Розы в ноябре | страница 17



Глянешь на сюзане, тронет сердце память. Пусть болью тронет: разве счастливей человек, которому нечего вспомнить? Жил ли он?

…Отпустили мысли, вернулась мать в нынешний день. Голос Сафарджана услышала — звучный, уверенный, голос человека, привычного учить других:

— В прошлом говорили: вышивка — песня безмолвных. Женщина, попираемая всеми, могла доверить думы свои только игле и цветному шелку. И получались шедевры…

Гаухар, обратясь к младшим невесткам:

— А вы не увлекаетесь вышиваньем, дорогие мои?

Ширинби потупилась застенчиво: «Не умею я так…»

Ойниса сверкнула взором: «Дел много. Если еще и вышивать, так уж вовсе телевизор не смотреть?»

И тут, неожиданно для всех, звонко хлопнув себя ладонью по колену, Аскар сказал:

— А там, на целине, где мы будем жить, телевизоров пока нету…

Так весело, так громко сказал, — туманом застлало глаза матери: значит, все, решил уже! И словно высказал ее мысль Сафарджан:

— Разве ты все решил уже, Аскарджан? Я думал — совет тебе нужен…

И что-то еще говорил — не слышала мать: заметались мысли, как вспугнутые птицы.

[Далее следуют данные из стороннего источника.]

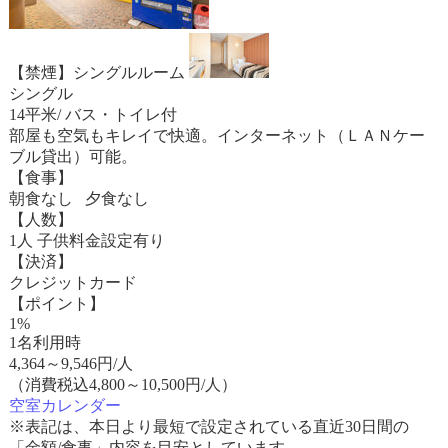
【禁煙】シングルルーム
シングル
14平米/ バス・トイレ付
部屋も空気もキレイで快適。インターネット（ＬＡＮケー
ブル貸出）可能。
【食事】
朝食なし 夕食なし
【人数】
1人 子供料金設定有り
【決済】
クレジットカード
【ポイント】
1%
1名利用時
4,364
～
9,546
円/人
（消費税込4,800～10,500円/人）
空室カレンダー
※表記は、本日より最短で設定されている直近30日間の
「金額/食事」内容を目安としています。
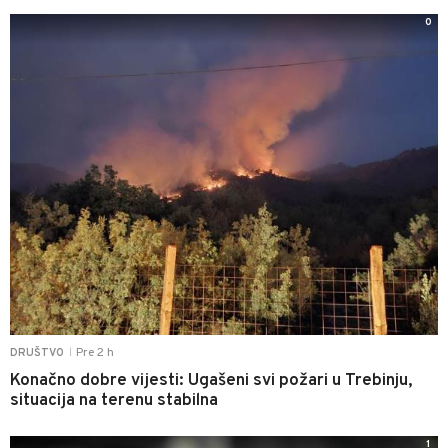
0
Pre 2 h
DRUŠTVO
|
Konačno dobre vijesti: Ugašeni svi požari u Trebinju,
situacija na terenu stabilna
1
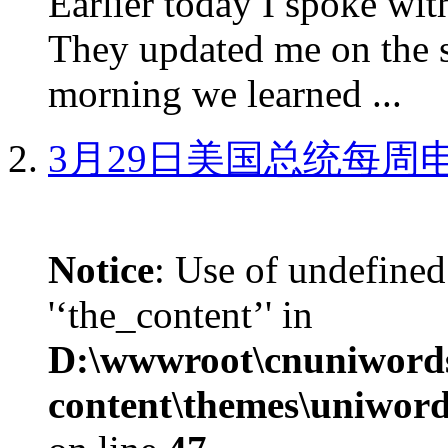
Earlier today I spoke w
They updated me on the s
morning we learned ...
3月29日美国总统每周
Notice
: Use of undefined
'‘the_content’' in
D:\wwwroot\cnuniword
content\themes\uniword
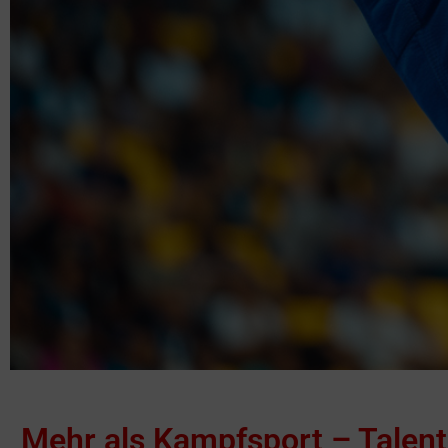
Mehr als Kampfsport – Talent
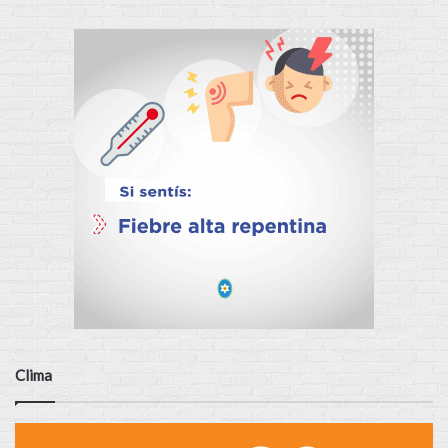
Clima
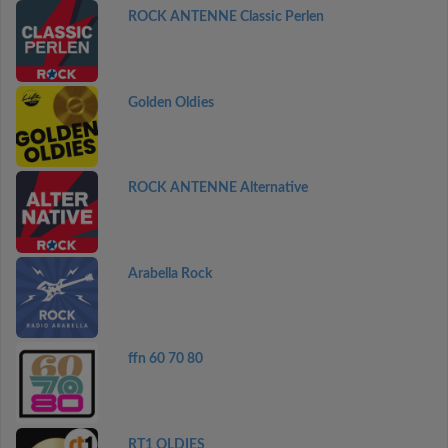
ROCK ANTENNE Classic Perlen
Golden Oldies
ROCK ANTENNE Alternative
Arabella Rock
ffn 60 70 80
RT1 OLDIES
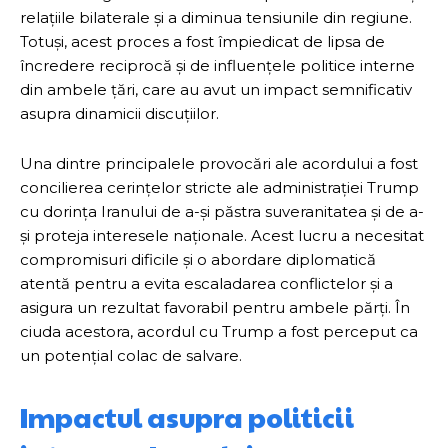
relațiile bilaterale și a diminua tensiunile din regiune.
Totuși, acest proces a fost împiedicat de lipsa de
încredere reciprocă și de influențele politice interne
din ambele țări, care au avut un impact semnificativ
asupra dinamicii discuțiilor.
Una dintre principalele provocări ale acordului a fost
concilierea cerințelor stricte ale administrației Trump
cu dorința Iranului de a-și păstra suveranitatea și de a-
și proteja interesele naționale. Acest lucru a necesitat
compromisuri dificile și o abordare diplomatică
atentă pentru a evita escaladarea conflictelor și a
asigura un rezultat favorabil pentru ambele părți. În
ciuda acestora, acordul cu Trump a fost perceput ca
un potențial colac de salvare.
Impactul asupra politicii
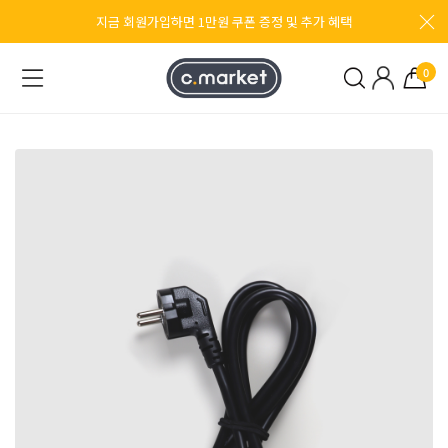
지금 회원가입하면 1만원 쿠폰 증정 및 추가 혜택
0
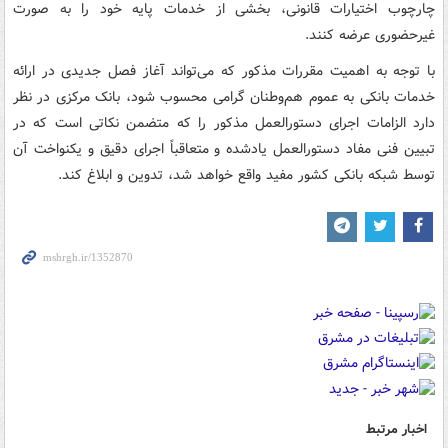
چارچوب اختیارات قانونی، بخشی از خدمات پایه خود را به صورت
غیرحضوری عرضه کنند.
با توجه به اهمیت مقررات مذکور که می‌تواند آغاز فصل جدیدی در ارائه
خدمات بانکی به عموم هم‌وطنان گرامی محسوب شود، بانک مرکزی در نظر
دارد الزامات اجرای دستورالعمل مذکور را که متضمن نکاتی است که در
تبیین فنی مفاد دستورالعمل یادشده و متعاقباً اجرای دقیق و یکنواخت آن
توسط شبکه بانکی کشور مفید واقع خواهد شد، تدوین و ابلاغ کند.
اخبار مرتبط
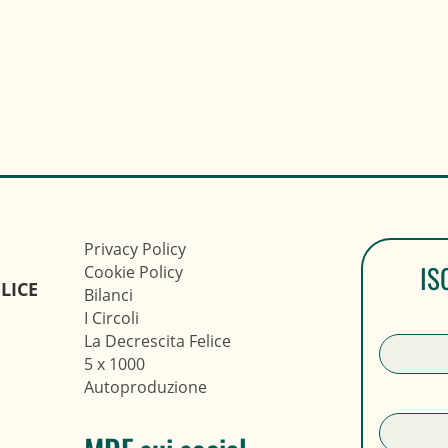
Privacy Policy
IS
Cookie Policy
LICE
Bilanci
I Circoli
La Decrescita Felice
5 x 1000
Autoproduzione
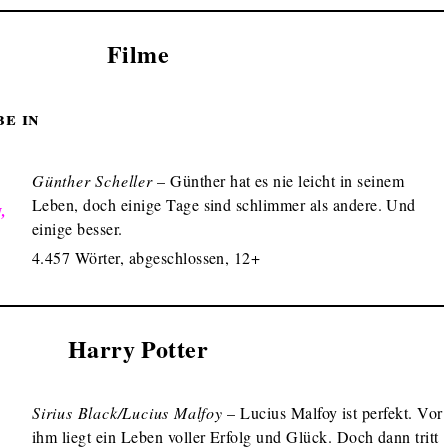
Filme
be in
Günther Scheller
– Günther hat es nie leicht in seinem
Leben, doch einige Tage sind schlimmer als andere. Und
,
einige besser.
4.457 Wörter, abgeschlossen, 12+
Harry Potter
Sirius Black/Lucius Malfoy
– Lucius Malfoy ist perfekt. Vor
ihm liegt ein Leben voller Erfolg und Glück. Doch dann tritt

…Сын, беспокойный ее сын! Вечно такое придумает, что добрым людям и во сне не снилось. Посмеиваются старики: «Ему бы строить мосты меж облаками!» Пусть бы смеялись люди, пусть бы каждый день вбегал в дом с новой заботой, дыша, словно заезженный конь, — только бы здесь, с ней! Только б оставил новую свою затею, все прежние превзошедшую!

…Зашли соседи посмотреть на гостей из города. Пригласили их к дастархану. Ойниса принесла чайники со свежей заваркой, пиалы не подала, бросила — все загремело! На мужа сердится, а весь свет виноват.

Ойниса, гордая, скрытная, если что и не по ней — не скажет, смолчит, жарит себя в своем масле! О ней подумал ли Аскар? Внучонок, Равшан, не из крепышей, курица крыльями захлопала — для него уже ветер. О нем подумал ли? О матери своей, столько горя в жизни перенесшей, — подумал?

Ушли соседи, почуяв, что не в добрый час явились. Ушла Ширинби с малышом. Сафар, хмуро глянув на часы, сказал: «А не позвонить ли мне в город? Телефон — в правлении?» «Мне — на ферму», — поднялся Бахтияр. Ойниса — с ведерком, кистью — пошла белить стволы деревьев в саду.

Слова Аскарджана унесли мирную радость встречи, словно разъединили всех…

— Постойте, дети, — сказала мать, — о любви, уважении своем много говорите, а ну-ка — делом помогите мне, старухе! В саду ветки ломились, собрали мы яблоки, а всех сразу не съесть. Порезать их надо, для сушки.